Sankeien is a garden located in Yokohama wich opened to the public about 100 years ago. While the vegetation and the landscape of Sankeien are of great beauty, what makes Sankeien truly special is the many historical buildings that were brought from all over Japan by the then rich owner of the garden. In fact, many of these structures were part of old temples and shrines located in Kyoto, the old capital city. It is, without any doubt, one of the great gardens of the greater Tokyo area.
Unlike most other trees, the Ginkgo or Ichou in Japanese, has individuals of the two sexes, males and females. Only the female produces fruits which are renown for their unpleasant smell. This peculiar tree is commonly seen in Japan. In fact, the leaf of the Ginkgo tree is the emblem of the University of Tokyo, the most recognized university in Japan. It is thus not surprising to find a street lined with large Ginkgo trees near the Jingu Gaien garden in Tokyo. In fall, this street hosts the Ginkgo festival when thousands of visitors come to enjoy the sight of the Ginkgo leaves turning to a bright yellow color.

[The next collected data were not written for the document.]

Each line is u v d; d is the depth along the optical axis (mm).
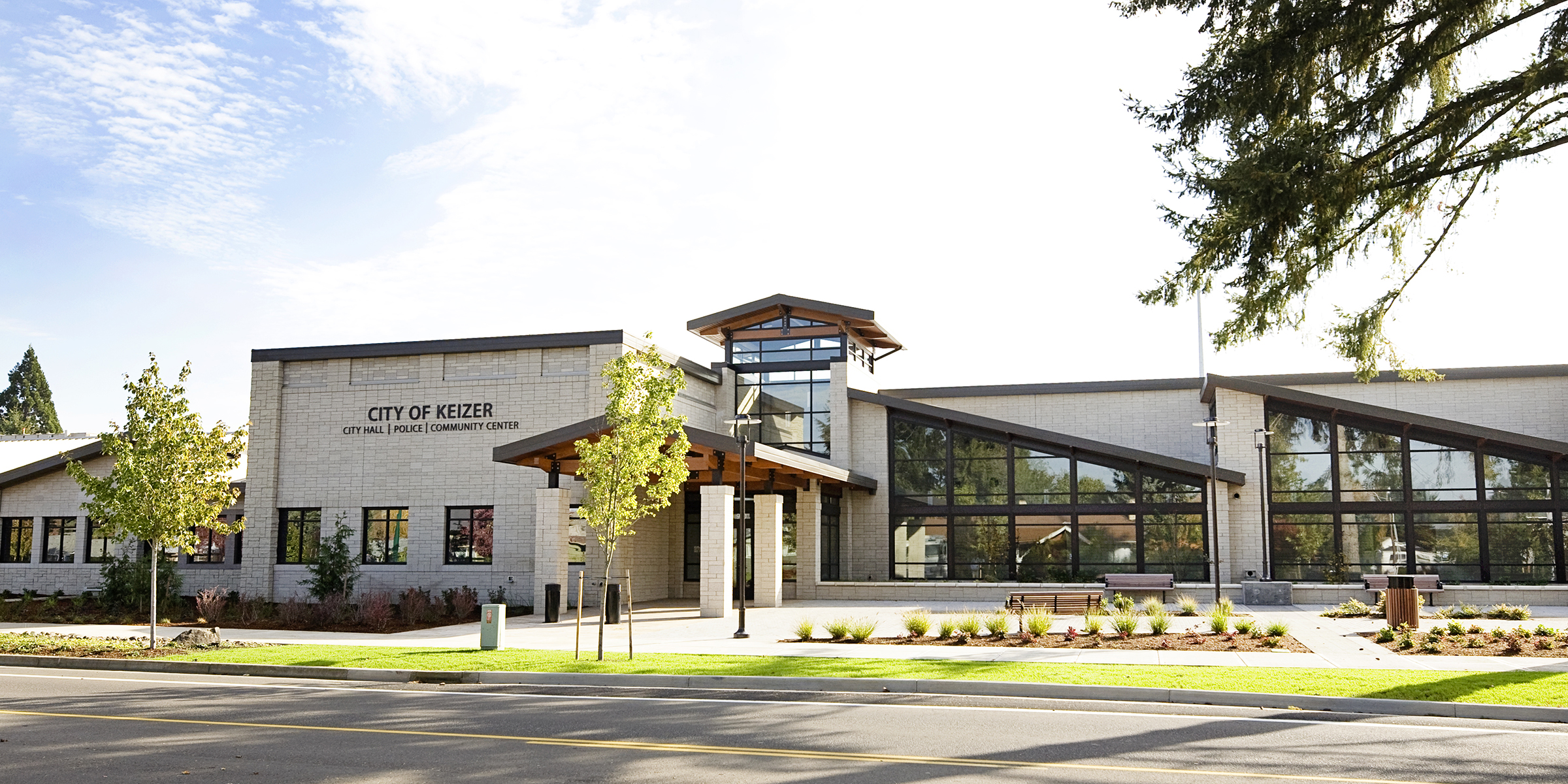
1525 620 23312
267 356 33375
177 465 20375
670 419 18938
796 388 36875
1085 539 34219
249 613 27125
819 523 32719
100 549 35344
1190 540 33188
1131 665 15711
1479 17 15531
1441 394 35562
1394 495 31938
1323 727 11367
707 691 14383
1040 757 9781
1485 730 11148
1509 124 16375
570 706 13062
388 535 31906
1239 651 17703
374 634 22938
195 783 8891
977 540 35281
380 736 10945
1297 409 33062
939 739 10695
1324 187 15102
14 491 36312
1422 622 22719
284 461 32969
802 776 9031
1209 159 16438
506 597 30438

The Kiyosumi Teien garden is designated as a site of scenic beauty. Troughout its long history, the garden was the home of important political figures and wealthy merchants. For example, it once belonged to Mitsubishi’s founder and was used for the enjoyment of his employees and guests. The garden is now open to the public. Kiyosumi garden is built around a pond and features many stepping stones that allow visitors to get closer to the water. Beware of the Suppon, the Japanese soft shelled turtle that won’t hesitate to bite your fingers. They are actually strict carnivores!
Rikugi-en is a famed Japanese garden located in the Northwestern sector of Tokyo. Like many Japanese gardens, the park features a pond surrounded by small hills and beautiful vegetation. We visited the park after a rare snowstorm that affected the area of Tokyo so we witnessed the garden in a very unusual and beautiful snow-covered state. As a relief to the cold, we got to enjoy a warm tea while basking in the sun at the lakeside teahouse.

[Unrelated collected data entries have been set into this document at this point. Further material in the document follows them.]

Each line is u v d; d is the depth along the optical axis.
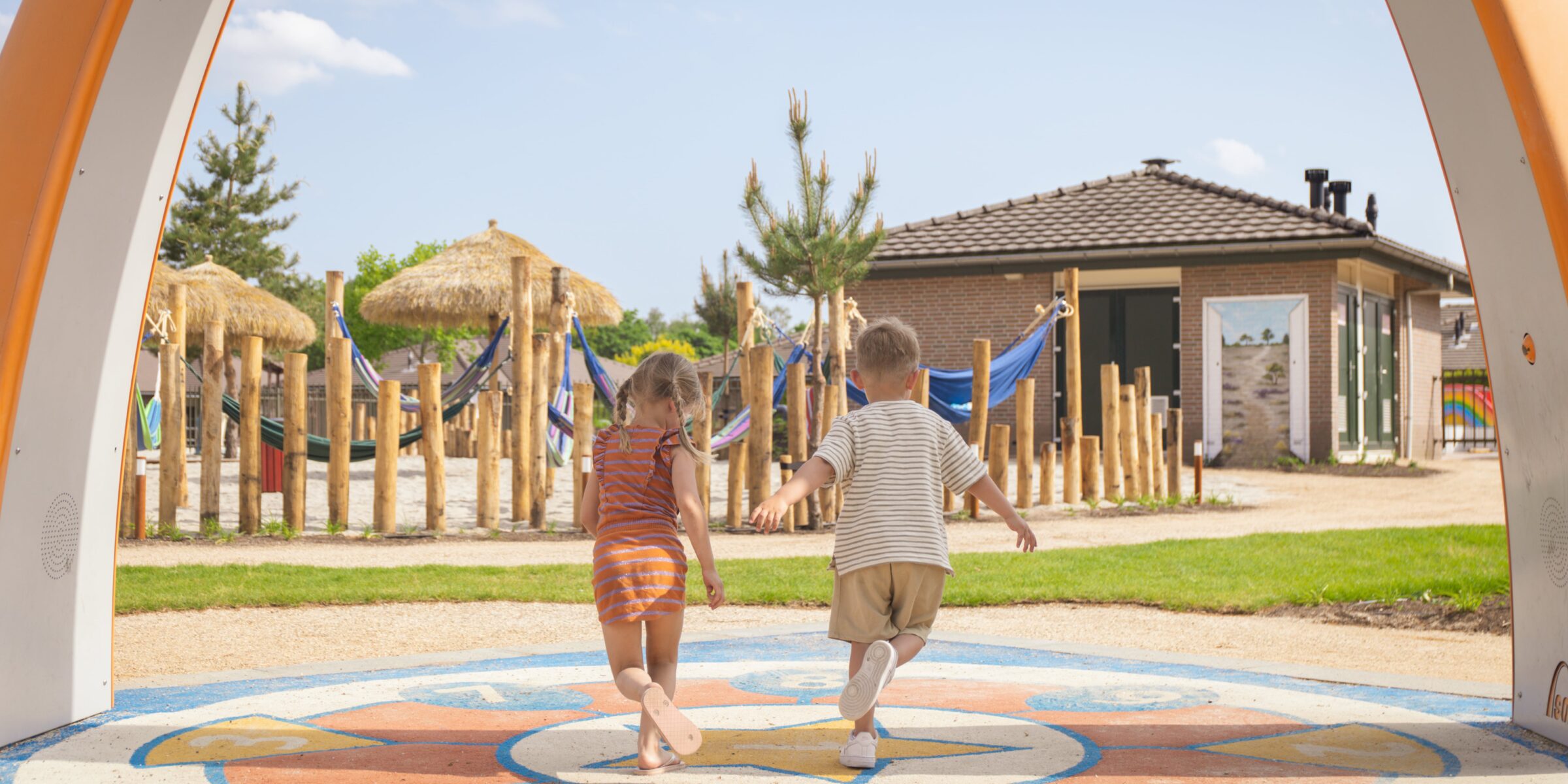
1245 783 3.76
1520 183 4.00
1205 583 9.26
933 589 4.04
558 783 3.78
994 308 24.44
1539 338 4.15
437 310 22.41
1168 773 3.89
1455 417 34.00
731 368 16.58
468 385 15.91
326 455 14.61
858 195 14.48
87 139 4.18
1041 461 16.83
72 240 4.25
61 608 4.57
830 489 14.80
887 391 4.28
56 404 4.39
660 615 3.84
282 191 50.03
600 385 17.28
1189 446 23.22
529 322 14.48
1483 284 4.40
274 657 6.64
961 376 17.02
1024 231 24.66
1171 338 23.81
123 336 4.70
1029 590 8.93
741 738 4.45
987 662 6.24
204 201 48.53
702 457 4.05
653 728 3.93
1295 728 4.59
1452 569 9.55
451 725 4.71
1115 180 26.53
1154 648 6.94
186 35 4.43
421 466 24.97
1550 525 4.27
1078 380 17.19
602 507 4.05
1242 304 22.86
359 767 4.00
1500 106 3.96
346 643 7.12
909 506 4.02
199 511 15.54
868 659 3.78
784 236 14.40
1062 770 3.93
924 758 4.10
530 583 9.57
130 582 9.33
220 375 13.24
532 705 5.13
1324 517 15.34
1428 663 6.41
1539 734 4.43
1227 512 16.27
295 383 13.28
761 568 10.53
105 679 4.90
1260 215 23.36
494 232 23.20
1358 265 23.81
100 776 3.86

The Hamarikyu Garden is located near the Tokyo port area, in the luxurious financial district of Shiodome. Initially the villa of the Shogun Tokugaga, famous for duck hunting, it was remodelled as a park in the 40s. The Hamarikyu Garden contrasts heavily to the modern skyscrapers seen behind. Walking from the Shiodome station, one transitions from a futuristic display of luxury to a peaceful and unpretentious garden.

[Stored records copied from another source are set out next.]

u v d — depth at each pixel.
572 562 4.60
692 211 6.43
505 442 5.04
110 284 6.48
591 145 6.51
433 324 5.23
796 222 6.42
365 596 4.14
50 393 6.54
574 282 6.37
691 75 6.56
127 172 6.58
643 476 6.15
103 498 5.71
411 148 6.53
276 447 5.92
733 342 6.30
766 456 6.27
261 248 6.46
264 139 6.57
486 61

Yamashita park stretches along the waterfront of the port of Yokohama. Nearby attactions include the Yokohama Marine tower and the Hikawa Maru, an ocean liner now preserved as a museum. While taking a stroll in the park, make sure to pass by the beautiful rose garden.
The Oze National park, which is located not too far from Tokyo, stretches across four prefectures: Gunma, Fukushima, Niigata and Tochigi. The park is famous for its large marshland surrounded by mountains. To protect its fragile vegetation from human traffic, the park features an extensive network of boardwalks which makes for a easy hike and allows one to access areas of the wetland when you would otherwise be knee-deep in the water. Many mountain huts are scatered arounf the park for a pleasant overnight stay. Sleeping quarters consist of private tatami rooms with futons. All huts serve a warm dinner and most of them have public warm baths.
Todoroki Valley is an oasis of nature in the middle of Tokyo. The valley, which is about 10-20 meters deep, was dug over time by a small river. In the summertime temperatures remain surprisingly colder in the valley thanks to the cold water and the shade provided by the large trees. A path follows the river and eventually leads to the Todoroki temple and a small teahouse. Next time you can’t bear the intense summer heat, head to Todoroki valley for a refreshing encounter with nature!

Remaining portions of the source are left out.